**EXERCISE GOAL**
Restate word for word the span that opens with the line containing "middle pip: (519, 261)" and closes with the final line of the data; give only those lines.

**WORKING DATA**
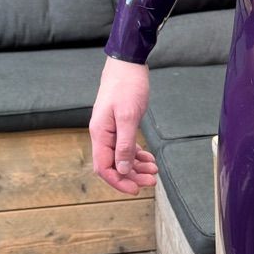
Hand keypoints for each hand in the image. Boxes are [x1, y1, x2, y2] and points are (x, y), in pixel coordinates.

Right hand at [90, 55, 158, 195]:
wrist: (128, 64)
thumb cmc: (127, 86)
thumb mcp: (129, 116)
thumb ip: (124, 144)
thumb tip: (121, 169)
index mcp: (100, 134)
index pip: (103, 168)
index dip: (118, 181)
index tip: (135, 189)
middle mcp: (102, 135)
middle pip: (113, 165)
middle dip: (131, 176)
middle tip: (151, 181)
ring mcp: (110, 130)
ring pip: (121, 157)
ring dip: (136, 167)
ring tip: (154, 171)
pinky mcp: (119, 125)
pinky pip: (126, 147)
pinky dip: (137, 155)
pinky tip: (149, 159)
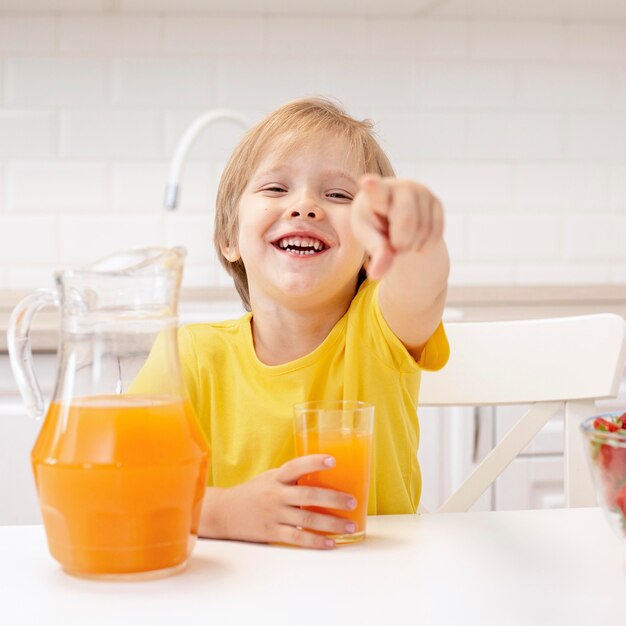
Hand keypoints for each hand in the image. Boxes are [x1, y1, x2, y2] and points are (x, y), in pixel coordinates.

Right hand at [208, 455, 357, 549]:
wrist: (224, 512)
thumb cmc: (254, 492)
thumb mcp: (270, 478)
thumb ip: (292, 478)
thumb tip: (324, 476)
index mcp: (277, 477)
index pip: (296, 466)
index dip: (314, 462)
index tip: (333, 460)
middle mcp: (276, 495)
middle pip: (308, 495)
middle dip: (333, 499)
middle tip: (352, 502)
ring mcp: (274, 515)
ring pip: (307, 520)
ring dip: (331, 523)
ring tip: (350, 526)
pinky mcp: (272, 532)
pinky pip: (297, 538)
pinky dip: (316, 541)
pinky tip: (331, 543)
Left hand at [351, 174, 444, 279]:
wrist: (395, 217)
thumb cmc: (375, 225)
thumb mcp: (370, 239)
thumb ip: (375, 253)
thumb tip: (377, 274)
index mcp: (375, 194)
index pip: (375, 190)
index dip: (373, 187)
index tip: (367, 181)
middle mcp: (400, 186)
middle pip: (406, 222)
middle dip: (401, 242)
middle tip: (393, 243)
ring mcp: (421, 192)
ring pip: (422, 230)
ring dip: (412, 245)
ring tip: (401, 237)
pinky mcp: (436, 202)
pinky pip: (436, 233)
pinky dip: (425, 244)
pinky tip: (416, 238)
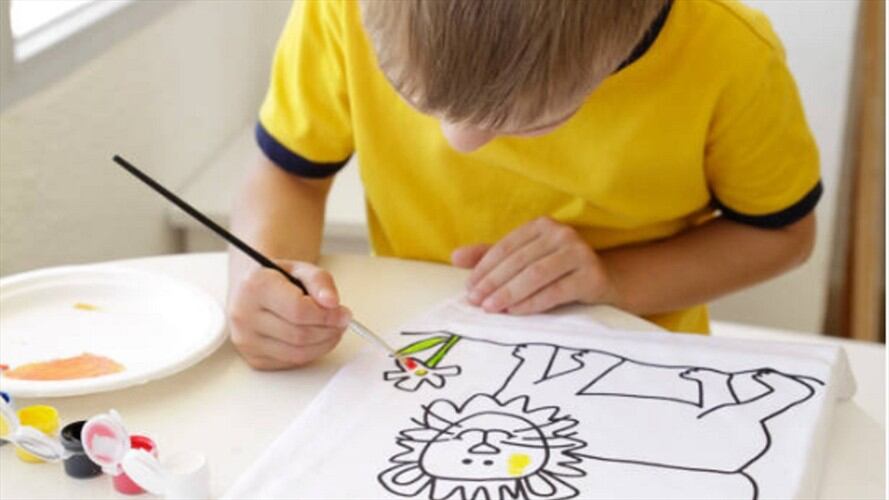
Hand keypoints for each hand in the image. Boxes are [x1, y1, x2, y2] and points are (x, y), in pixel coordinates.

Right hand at [227, 260, 351, 369]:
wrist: (253, 291)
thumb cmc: (278, 279)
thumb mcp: (301, 269)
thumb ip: (320, 282)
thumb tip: (332, 302)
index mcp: (255, 286)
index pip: (298, 310)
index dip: (327, 315)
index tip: (343, 313)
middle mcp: (244, 315)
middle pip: (299, 335)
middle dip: (329, 331)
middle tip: (342, 322)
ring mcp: (246, 340)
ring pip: (297, 353)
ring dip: (323, 344)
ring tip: (332, 330)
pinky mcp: (253, 358)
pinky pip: (290, 362)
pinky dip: (310, 353)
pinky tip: (315, 339)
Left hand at [452, 217, 619, 314]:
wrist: (603, 282)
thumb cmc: (557, 272)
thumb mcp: (524, 261)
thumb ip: (491, 257)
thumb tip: (454, 257)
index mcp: (542, 225)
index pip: (506, 247)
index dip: (484, 268)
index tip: (469, 289)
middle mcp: (562, 234)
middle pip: (519, 261)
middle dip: (493, 283)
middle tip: (476, 302)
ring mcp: (580, 253)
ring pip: (536, 275)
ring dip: (509, 293)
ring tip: (491, 308)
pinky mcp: (591, 275)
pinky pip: (556, 291)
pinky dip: (532, 303)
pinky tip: (515, 312)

**RESPONSE AREA**
middle pip: (519, 261)
middle dip: (493, 283)
middle tip: (476, 302)
ring mcp: (580, 253)
ring pip: (536, 275)
ring dip: (509, 293)
ring tip: (491, 308)
pinky mcp: (591, 275)
pinky pip: (556, 291)
pinky dip: (532, 303)
pinky tip: (515, 312)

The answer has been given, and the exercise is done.